Yanuar Wijeya squinted at the ship in the distance as he stood on the bow of the Penuh Belut, a rust-eaten, twenty-five-meter dhow, or Arab freighter, that served as the mother-tender to his two fast-attack motor craft. Salt spray flecked his face. In his gnarled fingers he held a pair of binoculars, only one half of which still worked. The other set of lenses was badly cracked and stained. With one eye closed, he could see his first mate, Mhusa, in the lead fast-attack vessel. The deceptively soft popping of gunfire, mild at this distance, told him that his men were already taking fire from the Filipino freighter.

The freighter was a large one, many times the size of his own craft. While it could have outrun the Penuh Belut, it had no chance to flee the motor craft. The captain of the Filipino vessel had opted to turn and fight rather than let Mhusa’s crew use the freighter for target practice.

Wijeya wore combat boots without laces on otherwise bare, callused feet. His cut-off jeans were bleached yellow-white from dirt, oil and the pitiless sun. The handle of a machete jutted from the MOLLE-equipped scabbard on his back, which also bore a pistol-grip shotgun. In the rhinestone-studded belt that barely held his pants above his hips, Wijeya carried two Indonesian kerambit knives. The ring-handled knives with their curved blades were the only reminder of his homeland, which was otherwise a place he was happy to leave behind. Also behind his belt was a pitted Soviet Bloc Makarov pistol. Wijeya had himself pried the pistol from the fingers of a dead man.

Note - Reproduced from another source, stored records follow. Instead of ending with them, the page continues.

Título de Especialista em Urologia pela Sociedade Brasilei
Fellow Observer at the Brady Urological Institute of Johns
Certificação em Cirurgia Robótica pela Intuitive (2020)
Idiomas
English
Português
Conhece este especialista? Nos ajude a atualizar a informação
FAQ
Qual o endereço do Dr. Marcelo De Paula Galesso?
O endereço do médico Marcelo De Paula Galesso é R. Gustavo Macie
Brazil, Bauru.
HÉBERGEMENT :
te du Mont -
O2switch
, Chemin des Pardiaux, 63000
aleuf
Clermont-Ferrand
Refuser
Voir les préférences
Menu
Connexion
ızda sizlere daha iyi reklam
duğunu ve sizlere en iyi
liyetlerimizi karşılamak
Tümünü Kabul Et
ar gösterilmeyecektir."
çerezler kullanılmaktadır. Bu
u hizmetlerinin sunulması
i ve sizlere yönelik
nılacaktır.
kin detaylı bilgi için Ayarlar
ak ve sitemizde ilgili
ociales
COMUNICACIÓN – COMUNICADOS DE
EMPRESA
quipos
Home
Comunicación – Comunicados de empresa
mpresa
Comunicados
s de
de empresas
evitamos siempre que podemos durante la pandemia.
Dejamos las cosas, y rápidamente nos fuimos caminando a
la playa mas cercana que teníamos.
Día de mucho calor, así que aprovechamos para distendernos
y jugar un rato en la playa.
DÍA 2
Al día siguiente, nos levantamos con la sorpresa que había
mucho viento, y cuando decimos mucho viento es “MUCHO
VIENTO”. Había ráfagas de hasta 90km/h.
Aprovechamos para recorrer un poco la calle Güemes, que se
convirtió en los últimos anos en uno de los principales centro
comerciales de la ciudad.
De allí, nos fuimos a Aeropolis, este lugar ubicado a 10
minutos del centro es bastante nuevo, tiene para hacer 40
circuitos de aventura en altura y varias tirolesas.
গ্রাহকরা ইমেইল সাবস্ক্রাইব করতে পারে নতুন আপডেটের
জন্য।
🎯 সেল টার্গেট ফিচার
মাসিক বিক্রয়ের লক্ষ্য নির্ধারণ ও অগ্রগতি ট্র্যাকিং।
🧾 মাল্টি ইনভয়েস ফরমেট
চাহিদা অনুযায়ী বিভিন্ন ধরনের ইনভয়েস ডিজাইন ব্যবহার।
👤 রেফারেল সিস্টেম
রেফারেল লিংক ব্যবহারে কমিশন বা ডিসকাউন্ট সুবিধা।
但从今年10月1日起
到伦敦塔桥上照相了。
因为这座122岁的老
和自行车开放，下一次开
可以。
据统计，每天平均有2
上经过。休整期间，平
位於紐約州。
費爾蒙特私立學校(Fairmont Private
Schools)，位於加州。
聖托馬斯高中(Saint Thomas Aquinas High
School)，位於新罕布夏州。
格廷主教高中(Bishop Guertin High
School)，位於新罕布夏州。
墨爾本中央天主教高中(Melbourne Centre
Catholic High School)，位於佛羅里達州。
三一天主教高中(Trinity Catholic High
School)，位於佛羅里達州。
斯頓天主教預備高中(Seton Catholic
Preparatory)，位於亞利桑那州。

From the pouch tied to his belt, Wijeya took a khat leaf, telling himself he would permit himself no more this afternoon. The drug was a pleasant one, a stimulant that sharpened his senses, helped him keep his edge. He had, however, seen too many men fall under the spell of the leaves. He had no desire to hollow himself out, or worse, to become distracted and sick if the supply were to dry up. Khat, like every other luxury aboard the Penuh Belut, ebbed and flowed. There were days that they were rich and days that they were poor. Until very recently, the poor days had far outnumbered the rich ones.

But not so much now.

As if his benefactor could read his thoughts, the satellite phone in Wijeya’s pocket began to vibrate. Sighing, the pirate captain pulled the device out and pressed the glowing green key. The voice he heard was familiar. Its owner had never wasted time saying hello to him, or asking after the well-being of his crew.

“Are you on schedule?”

“We are doing it now,” Wijeya answered. He was not an uneducated man. He spoke English well; he had attended the National University of Singapore, a final gift from his once-affluent parents. His father had been a supremely arrogant man, unable to see the folly of his ways even when a series of reckless investments had left the family destitute. The thought made Wijeya want to laugh. His benefactor reminded him often of his father. It was the haughty way both men spoke. Perhaps, one day, the invisible man on the satellite phone would swallow a gun barrel the way Wijeya’s father had.